MTA is dismantling the honor system, jacking up construction costs and lying about why

The middle option would have called for the erection of 275 gates along the Red and Purple lines and strategic locations along the Green, Blue and Gold lines for a cost of $31 million, requiring about 84 percent of rail users to pass through a gate.

Option 3 was a radical and expensive departure. It called for the gating of nearly every subway and light-rail station in L.A., regardless of how ill-suited some stations are, which would affect 98 percent of riders.

The MTA chose Version 2.89 — Option 3 minus 15 gates here and there. And ever since making that decision two weeks ago, the MTA has been straining to justify what it’s really up to.

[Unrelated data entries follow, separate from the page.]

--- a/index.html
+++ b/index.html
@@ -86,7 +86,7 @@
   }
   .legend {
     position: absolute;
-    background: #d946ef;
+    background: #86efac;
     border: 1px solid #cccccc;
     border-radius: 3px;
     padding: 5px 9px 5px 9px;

In November, MTA executive Jane Matsumoto criticized Option 3. “This gating option would be the costliest alternative and not necessarily the most effective based on the TMD Evasion Study results,” she wrote, referring to the MTA’s own data on fare evasion. “It would mean considerably more equipment, even at stations and on lines that have low evasion rates, and may have nominal impact to fare recovery.”

Bizarrely, Matsumoto now tells the Weekly that the Booz Allen Hamilton study is no longer applicable, just four months later, noting that it didn’t include 35 gates set to be installed on the Gold Line. “You can’t hold a feasibility study to the same level [of detail] as a contract order,” she says.

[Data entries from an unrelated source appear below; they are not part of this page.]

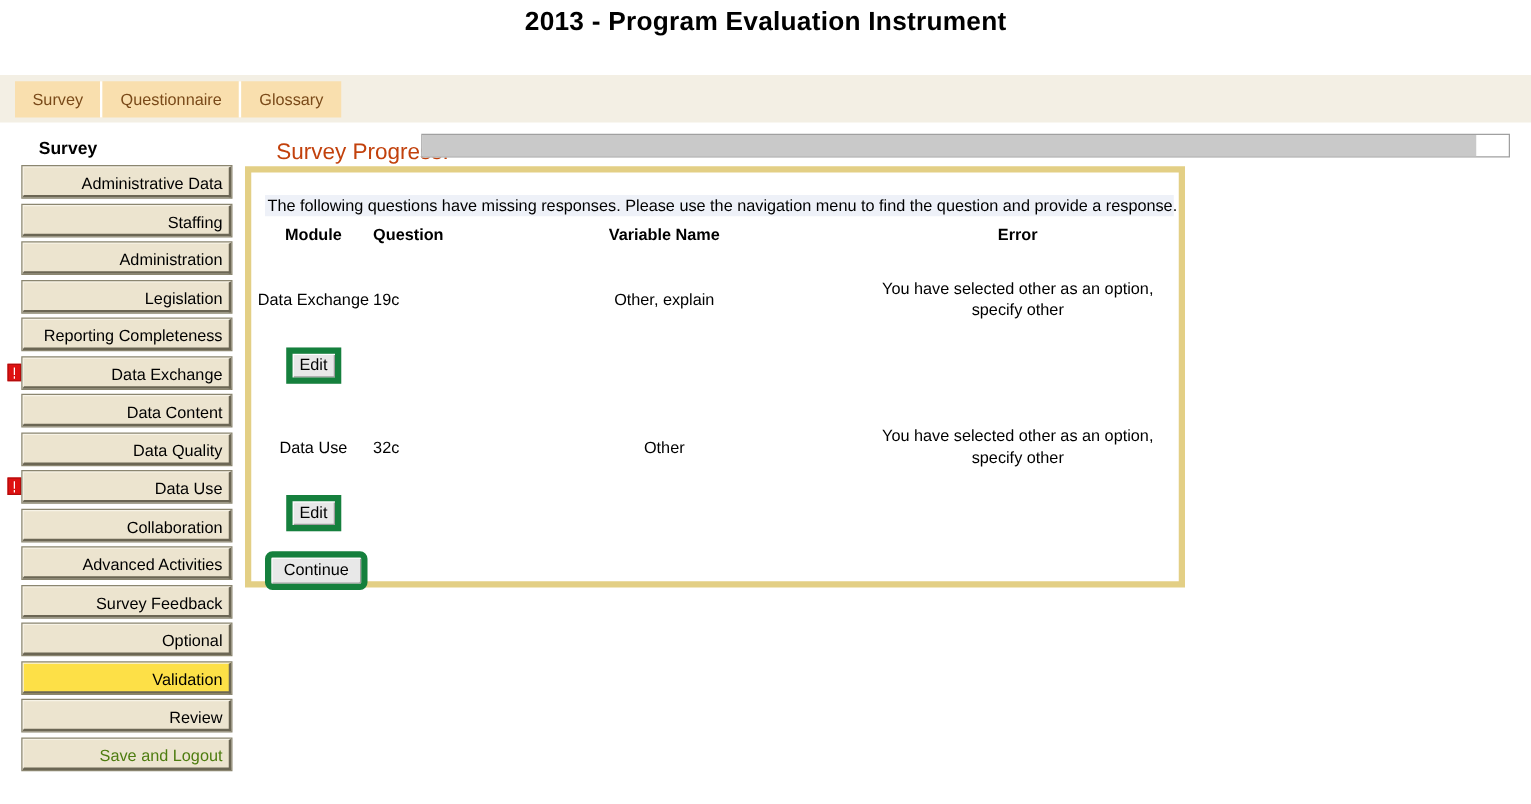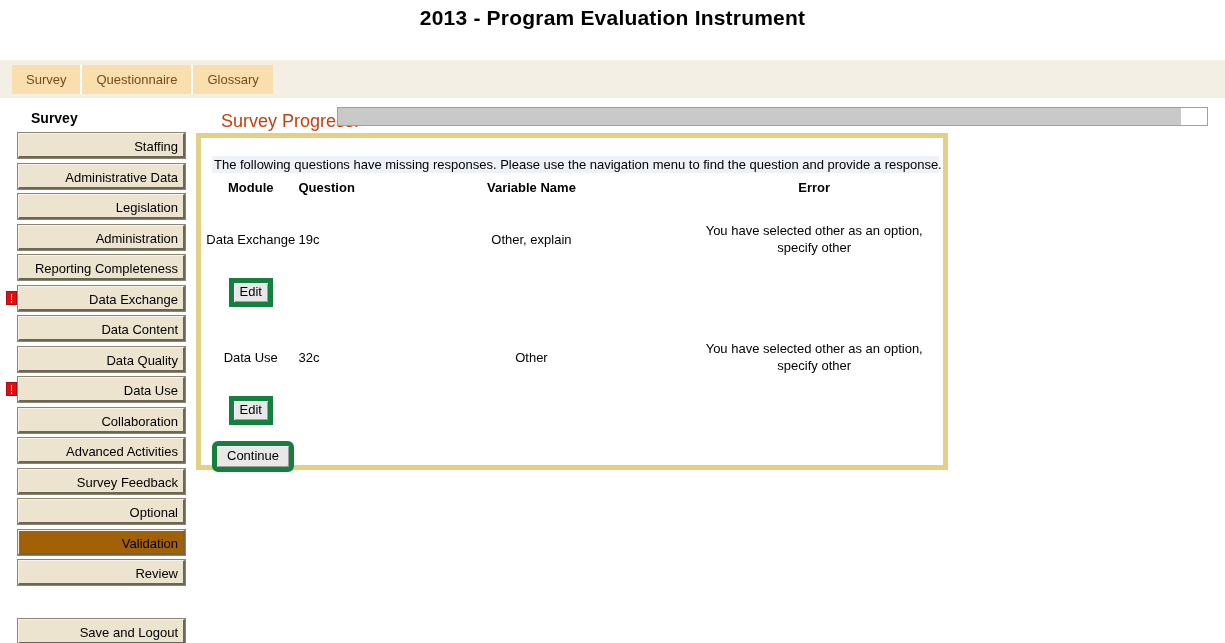--- a/index.html
+++ b/index.html
@@ -257,10 +257,10 @@
   <div class="sidebar">
 
     <div class="nav-row">
+      <div class="nav-btn">Administrative Data</div>
+    </div>
+    <div class="nav-row">
       <div class="nav-btn">Staffing</div>
-    </div>
-    <div class="nav-row">
-      <div class="nav-btn">Administrative Data</div>
     </div>
     <div class="nav-row">
       <div class="nav-btn">Legislation</div>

She insists the gating project — scheduled to be completed by Cubic within 24 months — will “pay for itself within the fourth year of operation.” Most of the savings, if they do materialize, will not be from halting scofflaws. They will come from firing 90 roving fare inspectors who check for passenger tickets intermittently.

As the Weekly reported last year, the reason Los Angeles is losing its honor-system subway while other cities tout theirs is so that the MTA can make transit riders use ID cards that act like credit cards. The MTA has poured $80 million into a “Total Access Pass” system, in which it hopes to utilize “smart cards” that can follow the movement of riders in the system. For that, MTA must have gates.

Inadvertently shedding light on all this, an aide to MTA board member Yvonne Burke, Mike Bohlke, says, “You have a lot of credit companies interested in our riders, a lot of people who are transit-dependent, don’t have credit cards. ... There are a whole array of dividends we can achieve,” if riders are induced to use credit cards.

Matsumoto gives conflicting reasons: Metro wants to control “uncontrolled chaos” — her words. Metro wants to keep the homeless out. Metro wants to protect us from terrorism.

Yet the homeless are not a major problem on the rail lines. And the pricey new gating system doesn’t include “terror-fighting” tools like explosive-materials scanners — or finance the steep cost of training and employing workers to use these new technologies.

“I think the security argument is the way you get money these days,” says Richard Katz, the MTA board’s lone vote against the contract.


KATZ IS EITHER A STUBBORN FOOL or the smartest guy in the room. He believes the agency’s long history of bad assumptions is repeating itself. He’s unconvinced that the tiny percentage of riders who don’t pay fares ever will. They could merely disappear.

“I can count the number of times on one hand that MTA has been right about construction costs, operating costs — that doesn’t even include technological costs,” he says. “Any more money spent should go to Sheriff’s [deputies] — more eyes and ears on the platforms.”

Katz might be alone on the MTA board, but he has company in many big cities around the world, where open rail systems — like L.A.’s — are popular and the low percentage of scofflaws are considered a small price to pay.